# New Wind Turbine Project



## survival (Sep 26, 2011)

I'm starting a new wind turbine project and wanted to post my progress and directions through the forum. I will keep everyone posted. Here is a photo similar to the one that I'm completing.

10/11/11: Update, since this is an ongoing task, I've moved this to the first page and will keep everyone updated.


----------



## ChickenLittle (Oct 13, 2011)

Awesome windmill project! Keep us updated :ugeek: !


----------



## ChickenLittle (Oct 13, 2011)

Great Job!


----------



## Wine Chick (Dec 30, 2011)

survival said:


> I'm starting a new wind turbine project and wanted to post my progress and directions through the forum. I will keep everyone posted. Here is a photo similar to the one that I'm completing.[attachment=0:1zqdhsr3]turbine1small.jpg[/attachment:1zqdhsr3]
> 
> 10/11/11: Update, since this is an ongoing task, I've moved this to the first page and will keep everyone updated.


Very nice, Im looking into doing this for a barn that I have. It would cost too much to run a line to the barn for the cost of something like this. I LOVE this idea! Thanks for sharing.


----------



## kev72 (Nov 2, 2011)

If the cost of solar equipment and windmills would go down, then I'll do something like this, otherwise I'm holding out for prices to drop. America should invest in this skill and be world leaders instead of waiting around for some other country to do this and export their equipment.


----------



## survival (Sep 26, 2011)

Wanted to post some photos.


----------



## survival (Sep 26, 2011)

I purchased another antenna from my neighbor for $50 bucks. Its rusty, but i'm using sand disk in 80 grit. I'll post more photos as they come along.


----------



## survival (Sep 26, 2011)

Here's the antenna after we took it down from the home it was located at.


----------



## acidlittle (Jan 24, 2012)

Very nice! Love the progress reports! How much wattage would one of those produce? Could they power a house? Hoping to learn what it takes to make one of these, if I ever get my own place in the sticks, this would be ideal!


----------



## survival (Sep 26, 2011)

Thanks all! On the wattage, i'm not for sure yet. I have a volt meter that I"m going to measure it with when I get it up. I still have a lot of learning to do with it. Right now since there is cold weather and rain/snow outside I have my antenna in the garage and I'm sanding it down with a 60grit with a palm sander. I was using a drill with a brissle brush on it and that takes the rust off fine, but the sander does a quicker job, although I'm going through discs like crazy. 
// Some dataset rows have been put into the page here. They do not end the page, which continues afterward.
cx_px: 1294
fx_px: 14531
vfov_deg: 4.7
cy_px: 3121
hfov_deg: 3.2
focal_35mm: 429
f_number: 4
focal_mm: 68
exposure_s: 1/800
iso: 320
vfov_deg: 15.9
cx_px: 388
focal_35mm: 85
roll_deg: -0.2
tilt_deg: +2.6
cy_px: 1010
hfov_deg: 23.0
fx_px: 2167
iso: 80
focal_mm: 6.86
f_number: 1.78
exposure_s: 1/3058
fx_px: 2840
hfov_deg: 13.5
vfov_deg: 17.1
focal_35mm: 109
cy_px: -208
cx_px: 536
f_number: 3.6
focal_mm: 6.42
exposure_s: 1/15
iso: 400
I'm going to tie solar into this setup as well so that when the sun shines and there is no air movement I'll have the power of the sun instead. I'll be running the garage items first and then migrate to the home.


----------



## survival (Sep 26, 2011)

The blades that are going up: Plisken made an interesting point. I asked him about 3 vs 4 blades and he said that 3 will do it and 4 can slow the alternator down.

[attachment=2:1dssq9ts]SANY0064.JPG[/attachment:1dssq9ts]
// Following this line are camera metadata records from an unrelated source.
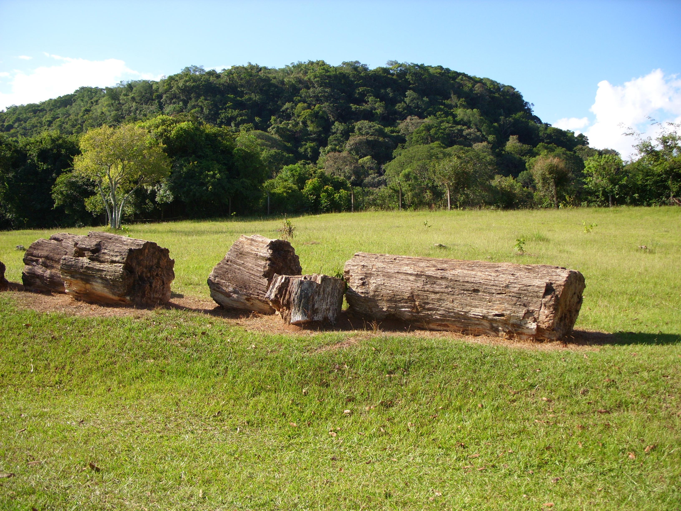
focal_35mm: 38
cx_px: 340
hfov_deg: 49.0
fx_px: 748
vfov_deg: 37.7
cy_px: 256
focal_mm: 7.8
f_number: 2.8
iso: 50
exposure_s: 1/707
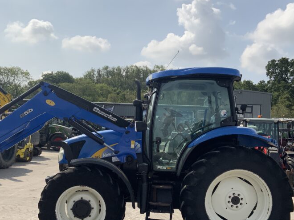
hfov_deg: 42.1
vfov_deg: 32.0
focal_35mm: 45
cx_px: 146
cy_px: 140
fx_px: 382
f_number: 1.8
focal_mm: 3
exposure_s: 1/3322
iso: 20
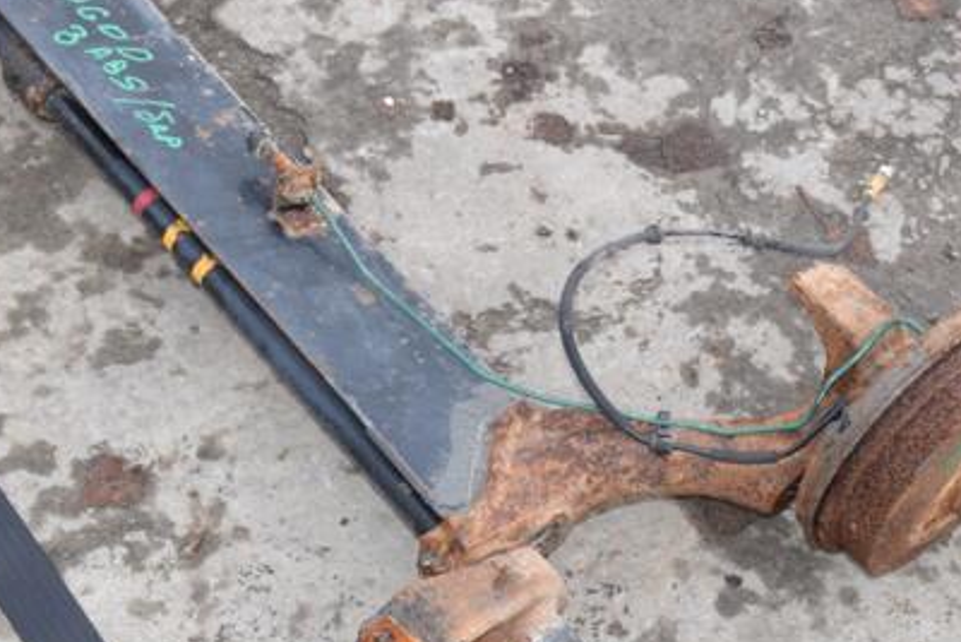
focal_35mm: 72
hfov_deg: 27.9
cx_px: 613
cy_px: 464
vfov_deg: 18.8
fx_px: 1923
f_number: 9
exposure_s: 1/200
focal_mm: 32
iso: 800
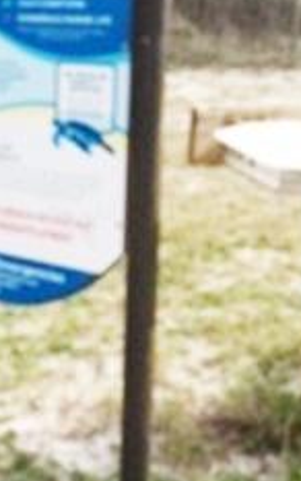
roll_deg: +0.7
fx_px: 1035
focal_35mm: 79
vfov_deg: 26.1
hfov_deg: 16.2
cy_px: 209
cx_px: -4
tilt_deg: -10.5
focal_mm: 4.15
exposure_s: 1/1637
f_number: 2.2
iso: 25
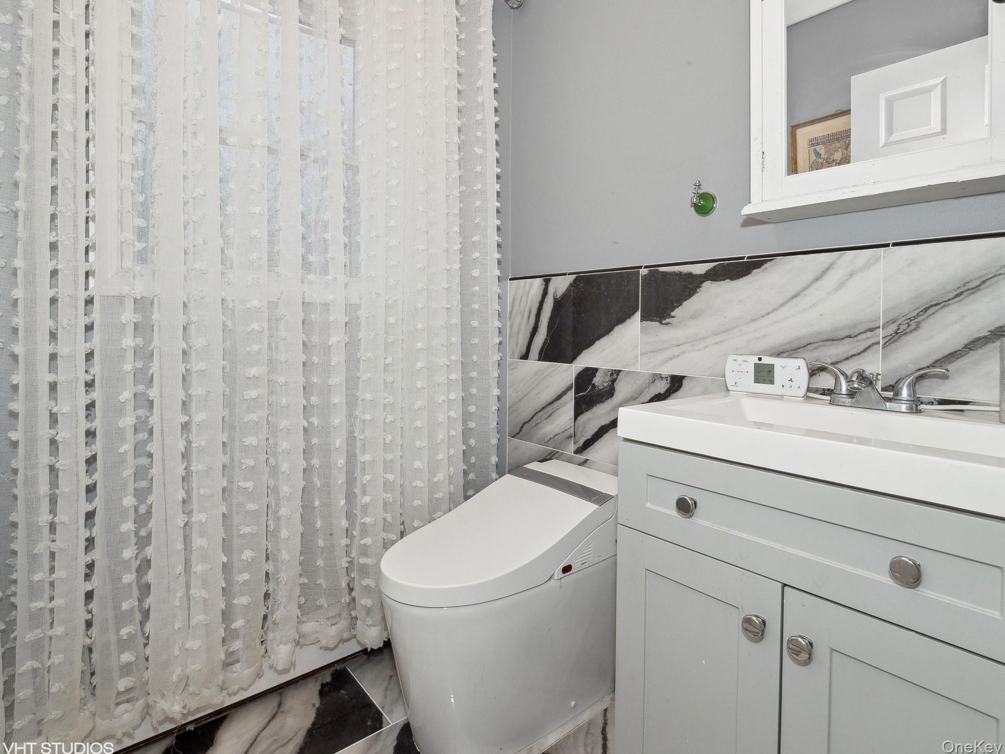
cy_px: 359
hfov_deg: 91.0
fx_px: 494
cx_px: 514
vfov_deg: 74.7
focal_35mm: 17
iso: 200
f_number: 8
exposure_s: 1/10
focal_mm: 8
Be sure to ground your antenna good. Some recommend a 10 foot rod placed in the ground with a copper wire. As you see this antenna has already been struck by lightening
[attachment=1:1dssq9ts]SANY0063.JPG[/attachment:1dssq9ts]

And of course the charge controller so that your batteries do not get overloaded.
[attachment=0:1dssq9ts]SANY0065.JPG[/attachment:1dssq9ts]


----------



## acidlittle (Jan 24, 2012)

Nice, can't wait to see the finished project, and to see how much it saves you on your bills each month!


----------



## survival (Sep 26, 2011)

Thanks acidlittle! Here is a completed section from after sanding and putting some rustoleum on it. The rustoleum is 'hammered metal" I have three of these sections done, I have three to four more to go.
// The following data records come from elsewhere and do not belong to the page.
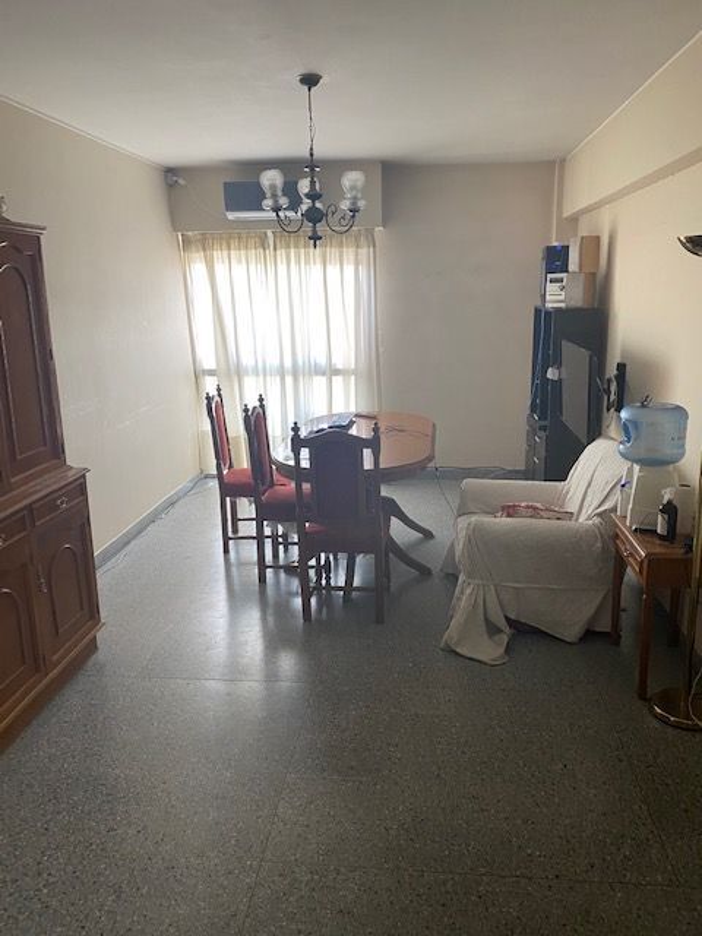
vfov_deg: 67.3
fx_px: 703
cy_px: 468
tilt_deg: -11.6
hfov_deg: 53.1
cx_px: 351
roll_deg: +2.1
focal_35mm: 26
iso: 125
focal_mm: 4.25
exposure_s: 1/85
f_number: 1.8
[attachment=1:1w6dkuau]antenna1.JPG[/attachment:1w6dkuau]

[attachment=0:1w6dkuau]antenna2.JPG[/attachment:1w6dkuau]


----------



## ratherbpreppin (Jan 31, 2012)

Looks good. I would like to see the final cost of everything when your done compared to how much you are saving. I think it would take a long time to get your investment back on this or solar IMHO.


----------



## acidlittle (Jan 24, 2012)

You get your investment back the first time there is a power outage, and the peace of mind that comes with knowing you don't have to worry about "the grid".


----------



## enuro12 (Feb 26, 2012)

Awesome! Wish those towers were easier to find around here.


----------



## Leon (Jan 30, 2012)

Nice, definitely nice. You running batteries and a charge controller? I did some work on the biggest off grid hydro plant in the southeast, that was a lot of fun.


----------



## MountainMan (Apr 4, 2012)

I'd love to know which one you're using. 
The cost of turbines and equipment is high. I had a friend (RIP) that worked at a landfill. The man was a retired engineer and an absolute genius. He built a windmill out of scrap parts and it worked quite well. It was surprisingly simple. He used it to power his chicken coop.


----------